In the #alternativefacts world, give a man a mask and he'll tell you the truth... or at the very least, an entertaining, psychedelic rock album

Take the rallying excuse of maverick musicians down the decades – we weren't hearing any bands we liked, so we had to form our own – then move one step left of centre to find the writers, filmmakers and artists who have simply invented the band of their (strangest) dreams and given them some form of life, be it on the page, on the screen – small or silver – and even in one case all the way to a coveted slot at the Glastonbury Festival…

That would be Spinal Tap, who were joined on the Pyramid Stage by Jarvis Cocker, an actual living breathing pop star who nevertheless has some form with this whole fictional band malarkey, having portrayed Myron Wagtail, lead singer of Harry Potter's fave raves The Weird Sisters in The Goblet of Fire film adaptation.

Oh, the liberating joys of conceiving – and especially naming – a fictional band, without concern for their creative or commercial viability. Brother, where art those Soggy Bottom Boys now? Forever enshrined by the Coen Brothers in their hillbilly glee, somewhere far less hip and happening than the groovy party soundtracked by The Carrie Nations in kitsch cult movie classic Beyond the Valley of the Dolls.

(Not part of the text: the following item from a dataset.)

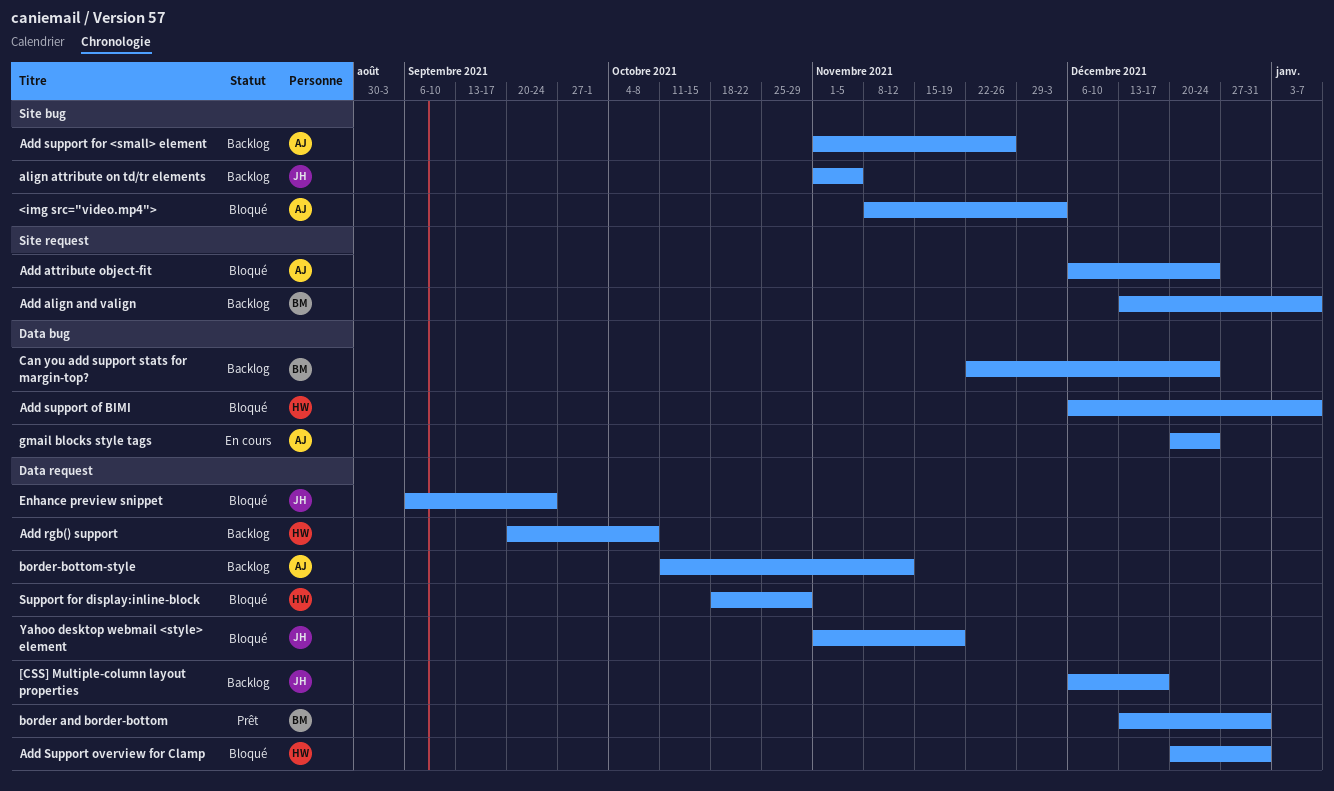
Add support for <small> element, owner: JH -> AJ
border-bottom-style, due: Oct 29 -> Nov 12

Some fictional bands are left purely to the imagination, such as Frozen Gold from Iain Banks's novel Espedair Street, the eponymous Airdrie outfit in David Keenan's newly published This is Memorial Device, or the made-up (but thinly veiled) music community in Julian Cope's far-out fiction debut One Three One.

Others, like cartoon creations The Archies and Josie and the Pussycats, were given voice (the latter featuring future Charlie's Angel Cheryl Ladd in their human line-up), while The Monkees surpassed their fictional roots entirely.

But those guys can all move over cos there's a new really unreal band in town. Revved-up garage rockers The Moonlandingz, described by one of their creators Dean Honer, as 'the biggest band in the UKIP enclave of Valhalladale', first appeared as a stalker fan's quarry on the Eccentronic Research Council's 2015 concept album Johnny Rocket Narcissist and Music Machine…I'm Your Biggest Fan but were swiftly brought to life by 'young-ish salty types' Lias and Saul from Fat White Family, and are now poised to unleash their debut album Interplanetary Class Classics.

Honer's favourite fictional bands include Bad News, The Banana Splits, Homer Simpson's grunge crew Sadgasm and the Peter Cook-fronted fruit loops Drimble Wedge & the Vegetations but, as far as he is concerned, 'The Moonlandingz were always real. There is a Moonlandingz in every small town and city – the hapless dreamers living out their rock n roll fantasies, longing to be asked for an autograph and a monthly residency in the local working men's club.

'For Lias it didn't really take much of a shift to become [frontman] Johnny Rocket. He's lived the small town alienation thing, he's cried himself to sleep at night because of the futility of existence. It was merely the addition of some bushy eyebrows and a silver codpiece that made the character complete.'

The Moonlandingz are on tour from Wed 22 Mar–Wed 19 Apr; Interplanetary Class Classics is released on 24 Mar via Transgressive Records.